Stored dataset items

BEGIN

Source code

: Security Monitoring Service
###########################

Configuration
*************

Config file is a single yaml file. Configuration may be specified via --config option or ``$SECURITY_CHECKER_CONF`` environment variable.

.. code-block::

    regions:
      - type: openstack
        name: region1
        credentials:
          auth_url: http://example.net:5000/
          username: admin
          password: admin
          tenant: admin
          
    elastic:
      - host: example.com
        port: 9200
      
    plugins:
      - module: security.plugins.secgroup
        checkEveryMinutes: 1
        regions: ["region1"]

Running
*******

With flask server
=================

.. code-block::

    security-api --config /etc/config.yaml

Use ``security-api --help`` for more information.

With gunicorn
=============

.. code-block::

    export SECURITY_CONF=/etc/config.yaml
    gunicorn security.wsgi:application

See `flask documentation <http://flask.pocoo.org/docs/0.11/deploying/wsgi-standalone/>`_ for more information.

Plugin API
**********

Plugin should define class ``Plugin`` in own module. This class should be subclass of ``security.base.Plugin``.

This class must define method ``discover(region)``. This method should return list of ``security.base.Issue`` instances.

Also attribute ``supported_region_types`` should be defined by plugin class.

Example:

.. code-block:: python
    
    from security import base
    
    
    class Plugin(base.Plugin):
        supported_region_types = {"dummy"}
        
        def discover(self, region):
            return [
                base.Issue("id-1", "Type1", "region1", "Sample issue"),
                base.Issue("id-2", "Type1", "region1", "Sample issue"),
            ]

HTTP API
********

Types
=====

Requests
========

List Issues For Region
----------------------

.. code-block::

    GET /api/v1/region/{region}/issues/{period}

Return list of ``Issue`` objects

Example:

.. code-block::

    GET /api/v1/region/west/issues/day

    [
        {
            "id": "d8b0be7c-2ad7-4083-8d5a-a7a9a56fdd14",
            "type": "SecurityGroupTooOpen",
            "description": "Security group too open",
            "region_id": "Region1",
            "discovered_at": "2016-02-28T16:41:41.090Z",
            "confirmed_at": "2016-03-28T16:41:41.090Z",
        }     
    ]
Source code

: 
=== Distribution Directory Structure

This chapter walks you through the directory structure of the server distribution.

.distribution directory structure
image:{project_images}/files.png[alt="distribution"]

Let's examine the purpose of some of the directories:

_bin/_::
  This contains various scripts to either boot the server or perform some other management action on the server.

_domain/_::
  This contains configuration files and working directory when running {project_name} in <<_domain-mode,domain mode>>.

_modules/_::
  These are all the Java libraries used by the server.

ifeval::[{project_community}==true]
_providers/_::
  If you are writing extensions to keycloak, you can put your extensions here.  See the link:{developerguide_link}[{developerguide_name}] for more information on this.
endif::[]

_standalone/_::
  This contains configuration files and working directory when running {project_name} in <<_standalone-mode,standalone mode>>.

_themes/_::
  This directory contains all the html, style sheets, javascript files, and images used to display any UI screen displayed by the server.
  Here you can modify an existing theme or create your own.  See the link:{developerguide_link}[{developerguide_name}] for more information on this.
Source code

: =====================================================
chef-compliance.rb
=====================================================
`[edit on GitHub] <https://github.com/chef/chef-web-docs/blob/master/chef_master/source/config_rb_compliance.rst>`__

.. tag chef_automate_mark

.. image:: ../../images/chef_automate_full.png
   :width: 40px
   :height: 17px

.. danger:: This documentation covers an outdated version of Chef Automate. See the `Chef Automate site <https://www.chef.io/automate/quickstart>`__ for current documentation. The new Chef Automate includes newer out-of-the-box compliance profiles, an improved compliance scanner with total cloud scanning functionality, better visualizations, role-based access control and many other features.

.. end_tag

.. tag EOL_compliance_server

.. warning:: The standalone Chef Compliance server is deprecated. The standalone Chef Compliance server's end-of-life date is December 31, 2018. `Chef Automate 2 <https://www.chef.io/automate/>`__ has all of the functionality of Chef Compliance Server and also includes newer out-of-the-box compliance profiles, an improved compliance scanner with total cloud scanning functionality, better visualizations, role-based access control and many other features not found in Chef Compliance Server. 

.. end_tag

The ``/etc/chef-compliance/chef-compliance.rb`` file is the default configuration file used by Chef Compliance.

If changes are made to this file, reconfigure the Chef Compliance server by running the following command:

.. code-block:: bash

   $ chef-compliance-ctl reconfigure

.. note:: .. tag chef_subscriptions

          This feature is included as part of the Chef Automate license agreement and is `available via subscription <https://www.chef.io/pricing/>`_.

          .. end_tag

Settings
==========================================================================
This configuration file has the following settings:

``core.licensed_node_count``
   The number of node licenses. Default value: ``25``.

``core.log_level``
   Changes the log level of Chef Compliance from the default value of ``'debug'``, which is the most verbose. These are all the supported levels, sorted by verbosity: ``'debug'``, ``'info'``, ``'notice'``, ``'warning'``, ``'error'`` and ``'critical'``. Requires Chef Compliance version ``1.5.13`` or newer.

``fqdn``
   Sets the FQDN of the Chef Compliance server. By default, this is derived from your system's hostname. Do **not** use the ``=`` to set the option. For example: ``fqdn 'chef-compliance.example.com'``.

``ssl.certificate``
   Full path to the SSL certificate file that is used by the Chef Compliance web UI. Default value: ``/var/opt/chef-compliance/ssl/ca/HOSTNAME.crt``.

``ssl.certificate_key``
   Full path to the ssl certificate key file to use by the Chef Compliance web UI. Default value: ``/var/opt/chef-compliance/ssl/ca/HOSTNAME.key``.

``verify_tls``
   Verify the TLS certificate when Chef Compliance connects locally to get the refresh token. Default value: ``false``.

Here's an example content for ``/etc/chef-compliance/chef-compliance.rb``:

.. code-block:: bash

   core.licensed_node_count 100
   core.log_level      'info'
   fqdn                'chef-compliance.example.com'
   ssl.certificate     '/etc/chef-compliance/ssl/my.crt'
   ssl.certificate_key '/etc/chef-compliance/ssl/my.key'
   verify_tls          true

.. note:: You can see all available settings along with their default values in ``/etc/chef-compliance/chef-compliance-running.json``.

END

**What is required**
Every entry above needs to be copied exactly.

**Solution**
Source code

: Security Monitoring Service
###########################

Configuration
*************

Config file is a single yaml file. Configuration may be specified via --config option or ``$SECURITY_CHECKER_CONF`` environment variable.

.. code-block::

    regions:
      - type: openstack
        name: region1
        credentials:
          auth_url: http://example.net:5000/
          username: admin
          password: admin
          tenant: admin
          
    elastic:
      - host: example.com
        port: 9200
      
    plugins:
      - module: security.plugins.secgroup
        checkEveryMinutes: 1
        regions: ["region1"]

Running
*******

With flask server
=================

.. code-block::

    security-api --config /etc/config.yaml

Use ``security-api --help`` for more information.

With gunicorn
=============

.. code-block::

    export SECURITY_CONF=/etc/config.yaml
    gunicorn security.wsgi:application

See `flask documentation <http://flask.pocoo.org/docs/0.11/deploying/wsgi-standalone/>`_ for more information.

Plugin API
**********

Plugin should define class ``Plugin`` in own module. This class should be subclass of ``security.base.Plugin``.

This class must define method ``discover(region)``. This method should return list of ``security.base.Issue`` instances.

Also attribute ``supported_region_types`` should be defined by plugin class.

Example:

.. code-block:: python
    
    from security import base
    
    
    class Plugin(base.Plugin):
        supported_region_types = {"dummy"}
        
        def discover(self, region):
            return [
                base.Issue("id-1", "Type1", "region1", "Sample issue"),
                base.Issue("id-2", "Type1", "region1", "Sample issue"),
            ]

HTTP API
********

Types
=====

Requests
========

List Issues For Region
----------------------

.. code-block::

    GET /api/v1/region/{region}/issues/{period}

Return list of ``Issue`` objects

Example:

.. code-block::

    GET /api/v1/region/west/issues/day

    [
        {
            "id": "d8b0be7c-2ad7-4083-8d5a-a7a9a56fdd14",
            "type": "SecurityGroupTooOpen",
            "description": "Security group too open",
            "region_id": "Region1",
            "discovered_at": "2016-02-28T16:41:41.090Z",
            "confirmed_at": "2016-03-28T16:41:41.090Z",
        }     
    ]
Source code

: 
=== Distribution Directory Structure

This chapter walks you through the directory structure of the server distribution.

.distribution directory structure
image:{project_images}/files.png[alt="distribution"]

Let's examine the purpose of some of the directories:

_bin/_::
  This contains various scripts to either boot the server or perform some other management action on the server.

_domain/_::
  This contains configuration files and working directory when running {project_name} in <<_domain-mode,domain mode>>.

_modules/_::
  These are all the Java libraries used by the server.

ifeval::[{project_community}==true]
_providers/_::
  If you are writing extensions to keycloak, you can put your extensions here.  See the link:{developerguide_link}[{developerguide_name}] for more information on this.
endif::[]

_standalone/_::
  This contains configuration files and working directory when running {project_name} in <<_standalone-mode,standalone mode>>.

_themes/_::
  This directory contains all the html, style sheets, javascript files, and images used to display any UI screen displayed by the server.
  Here you can modify an existing theme or create your own.  See the link:{developerguide_link}[{developerguide_name}] for more information on this.
Source code

: =====================================================
chef-compliance.rb
=====================================================
`[edit on GitHub] <https://github.com/chef/chef-web-docs/blob/master/chef_master/source/config_rb_compliance.rst>`__

.. tag chef_automate_mark

.. image:: ../../images/chef_automate_full.png
   :width: 40px
   :height: 17px

.. danger:: This documentation covers an outdated version of Chef Automate. See the `Chef Automate site <https://www.chef.io/automate/quickstart>`__ for current documentation. The new Chef Automate includes newer out-of-the-box compliance profiles, an improved compliance scanner with total cloud scanning functionality, better visualizations, role-based access control and many other features.

.. end_tag

.. tag EOL_compliance_server

.. warning:: The standalone Chef Compliance server is deprecated. The standalone Chef Compliance server's end-of-life date is December 31, 2018. `Chef Automate 2 <https://www.chef.io/automate/>`__ has all of the functionality of Chef Compliance Server and also includes newer out-of-the-box compliance profiles, an improved compliance scanner with total cloud scanning functionality, better visualizations, role-based access control and many other features not found in Chef Compliance Server. 

.. end_tag

The ``/etc/chef-compliance/chef-compliance.rb`` file is the default configuration file used by Chef Compliance.

If changes are made to this file, reconfigure the Chef Compliance server by running the following command:

.. code-block:: bash

   $ chef-compliance-ctl reconfigure

.. note:: .. tag chef_subscriptions

          This feature is included as part of the Chef Automate license agreement and is `available via subscription <https://www.chef.io/pricing/>`_.

          .. end_tag

Settings
==========================================================================
This configuration file has the following settings:

``core.licensed_node_count``
   The number of node licenses. Default value: ``25``.

``core.log_level``
   Changes the log level of Chef Compliance from the default value of ``'debug'``, which is the most verbose. These are all the supported levels, sorted by verbosity: ``'debug'``, ``'info'``, ``'notice'``, ``'warning'``, ``'error'`` and ``'critical'``. Requires Chef Compliance version ``1.5.13`` or newer.

``fqdn``
   Sets the FQDN of the Chef Compliance server. By default, this is derived from your system's hostname. Do **not** use the ``=`` to set the option. For example: ``fqdn 'chef-compliance.example.com'``.

``ssl.certificate``
   Full path to the SSL certificate file that is used by the Chef Compliance web UI. Default value: ``/var/opt/chef-compliance/ssl/ca/HOSTNAME.crt``.

``ssl.certificate_key``
   Full path to the ssl certificate key file to use by the Chef Compliance web UI. Default value: ``/var/opt/chef-compliance/ssl/ca/HOSTNAME.key``.

``verify_tls``
   Verify the TLS certificate when Chef Compliance connects locally to get the refresh token. Default value: ``false``.

Here's an example content for ``/etc/chef-compliance/chef-compliance.rb``:

.. code-block:: bash

   core.licensed_node_count 100
   core.log_level      'info'
   fqdn                'chef-compliance.example.com'
   ssl.certificate     '/etc/chef-compliance/ssl/my.crt'
   ssl.certificate_key '/etc/chef-compliance/ssl/my.key'
   verify_tls          true

.. note:: You can see all available settings along with their default values in ``/etc/chef-compliance/chef-compliance-running.json``.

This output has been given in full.